Dla nas najważniejsze jest Wasze życie i zdrowie. Uszanujcie to, że codziennie narażamy swoje zdrowie i życie, żebyście mogli przetrwać ten okres. Jeśli macie pytania, czy możecie wyjść tutaj, albo tam, czy możecie wyjść do sklepu kilka razy dziennie.. Sami zacznijcie od zadania sobie pytań: „Czy naprawdę muszę? Czy mój świat się zawali, jeśli nie pójdę kilka razy tego samego dnia do sklepu? Jeśli choć na jedno z tych pytań odpowiedź brzmi „NIE”, to zostańcie w domu.
Policja Zachodniopomorska
Nie da się siedzieć cały czas w domu, wyjście też jest potrzebne, człowiek musi się dotlenić.

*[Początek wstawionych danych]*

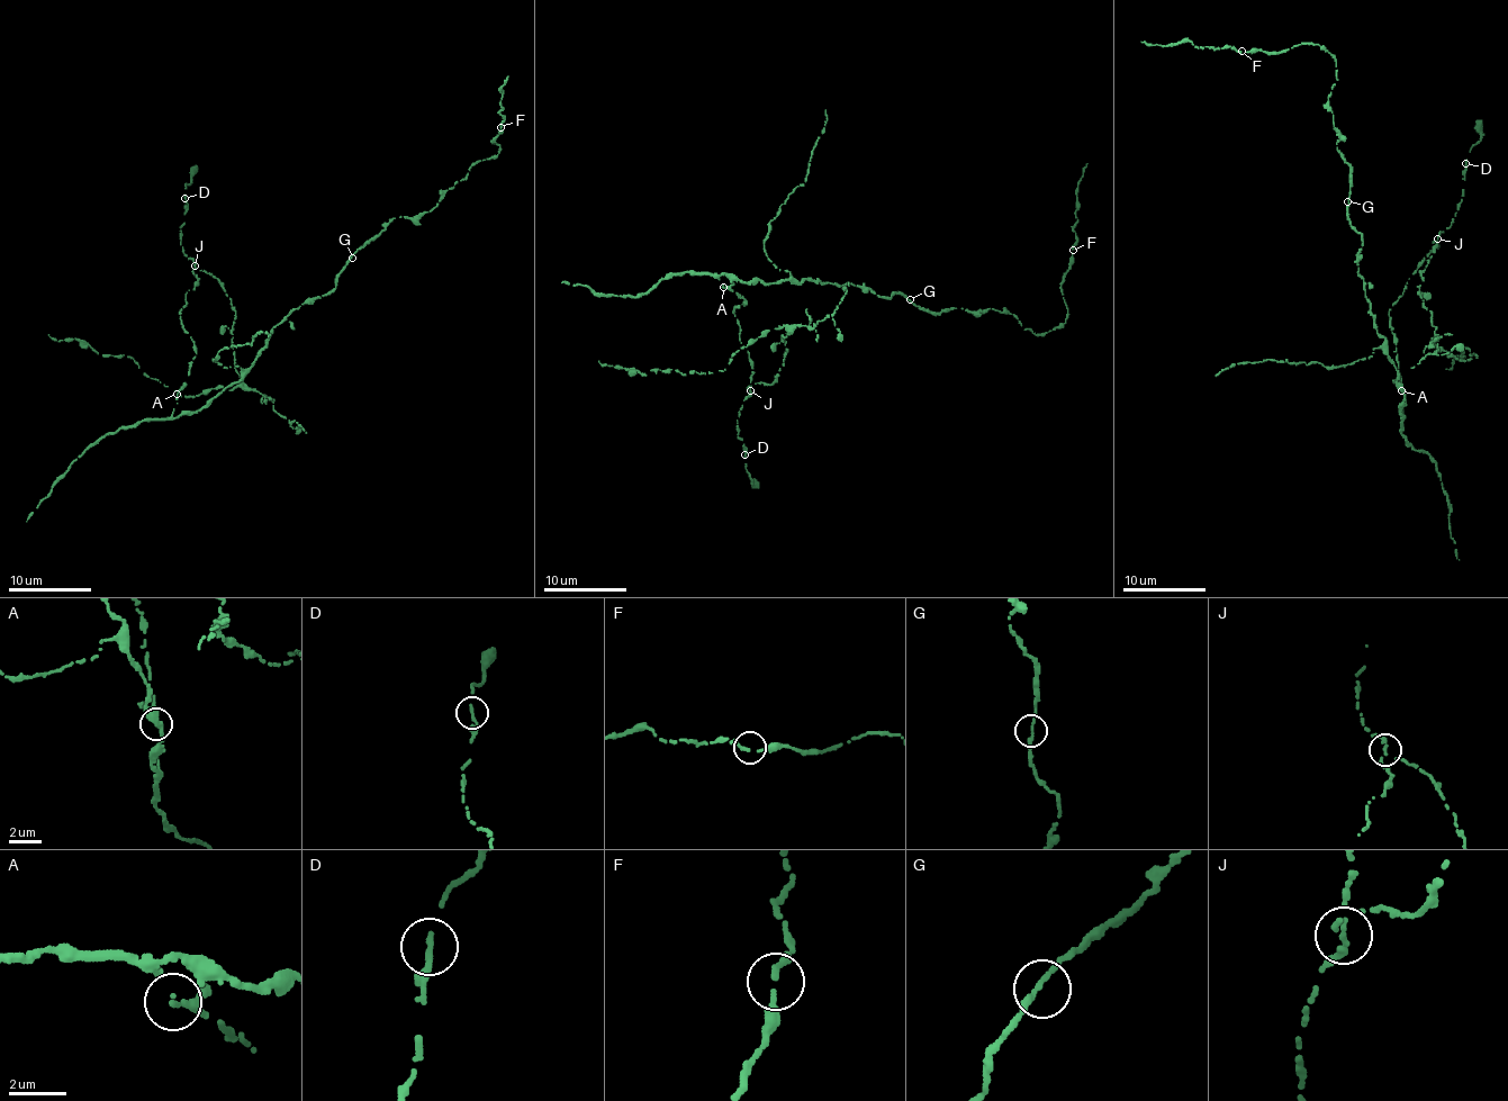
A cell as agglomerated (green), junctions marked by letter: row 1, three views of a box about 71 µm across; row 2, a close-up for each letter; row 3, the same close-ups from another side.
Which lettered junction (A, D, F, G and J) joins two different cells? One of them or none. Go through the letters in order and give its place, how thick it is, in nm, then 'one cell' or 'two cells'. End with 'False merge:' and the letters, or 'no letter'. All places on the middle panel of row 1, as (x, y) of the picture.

Oświadczam, że nie będę w domu, ale też robię zakupy (15 kg) w wielkim sklepie tylko raz na tydzień (w supermarketach czuję się najbardziej zagrożony), a chleb kupuję 2 razy na tydzień w sklepie, gdzie jedna osoba jest we wnętrzu, wg oczekiwań właścicieli. Nie będę w parkach, na plaży, w lesie, ale też nie będę wysiadywał w domu. Będę omijał to cholerne, chore prawo, które wpycha ludzi na ulice, wypychając z lasów. Jak troszczycie się o zdrowie narodu, to karzcie za pikniki, zgromadzenia, a nie za samotny odpoczynek w lesie! Jak można na tak dużych przestrzeniach się zarazić?! Eksperci wiele razy powtarzali, słuchałem tego w mediach: to nie jest morowe powietrze! Co prawda czytałem o przypuszczeniach, że jednak mogą wirusy być w powietrzu nawet dalej od zarażonych, ale pisano o tym jak o spekulacjach, wyczytałem to na jednej ze stron, żaden ekspert o tym nie mówił. Zatem otwórzcie lasy i plaże ludziom, ale karzcie srogimi mandatami za GROMADZENIE się. A zakazać wszystkiego to łatwizna!
Słaba miejscówka, najlepiej umówić sie w piwnicy
A dlaczego tu nie ma pomiędzy osobami zalecanych 2 metrów ? Wojsko na ulice wyprowadza się w czasie stanu zagrożenia. ... w stanie wojny a nie jak teraz.